(Stored items from a collection):
═══

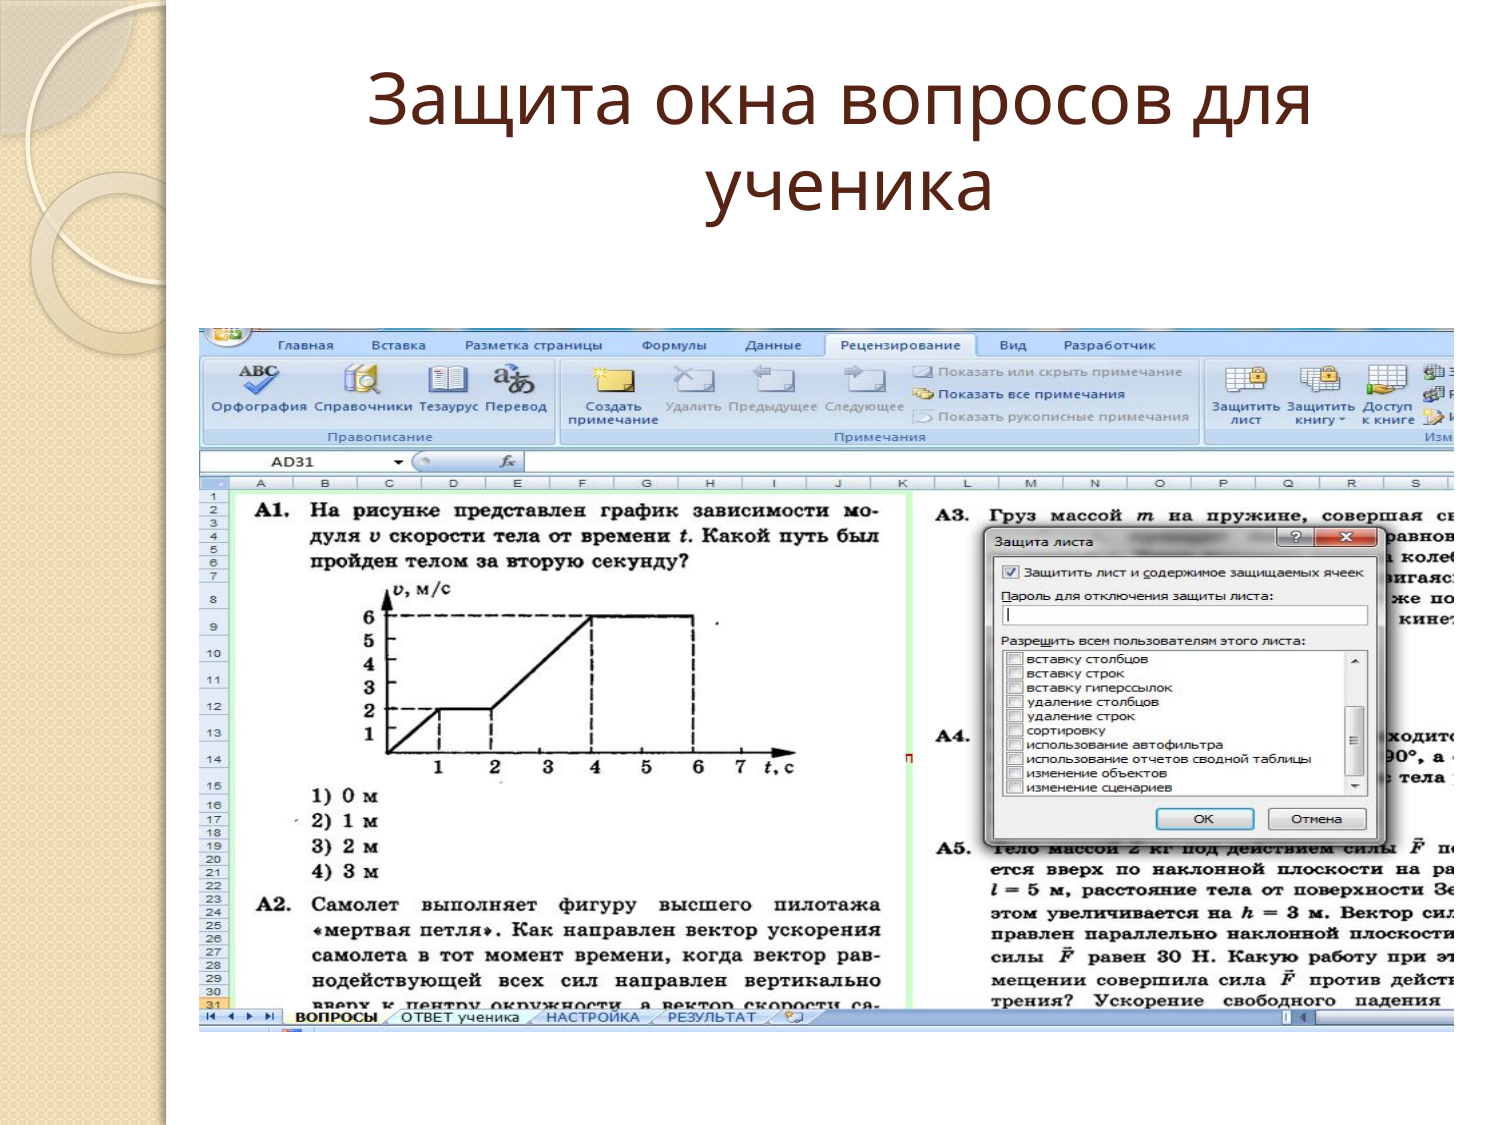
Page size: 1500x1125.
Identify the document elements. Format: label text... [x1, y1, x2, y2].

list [198, 327, 1454, 1032]
title Защита окна вопросов для ученика [235, 45, 1466, 233]
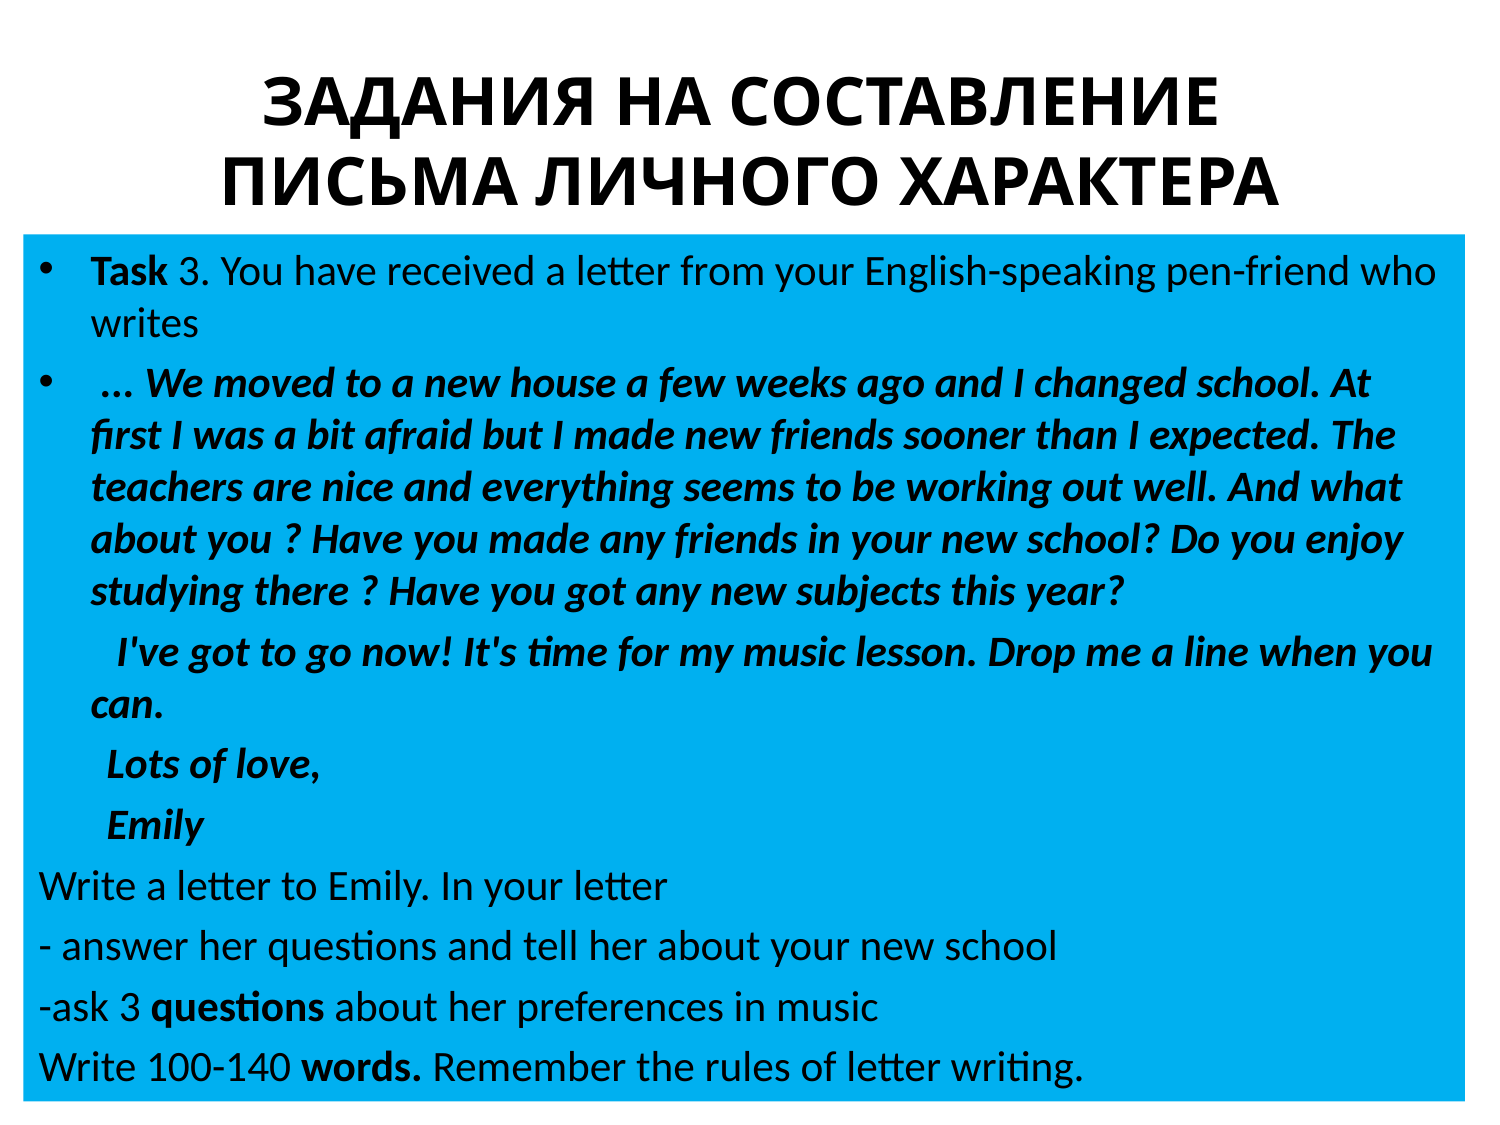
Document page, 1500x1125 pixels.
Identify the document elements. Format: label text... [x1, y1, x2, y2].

═══

(Directions for this task): Give the data above again exactly. Leave the pictures out.

(Output for this exercise):
Page size: 1500x1125.
Identify the document elements. Format: label text... [x1, y1, x2, y2].

list [198, 327, 1454, 1032]
title Защита окна вопросов для ученика [235, 45, 1466, 233]
Document page, 1500x1125 pixels.
Identify the document elements. Format: label text... [x1, y1, x2, y2].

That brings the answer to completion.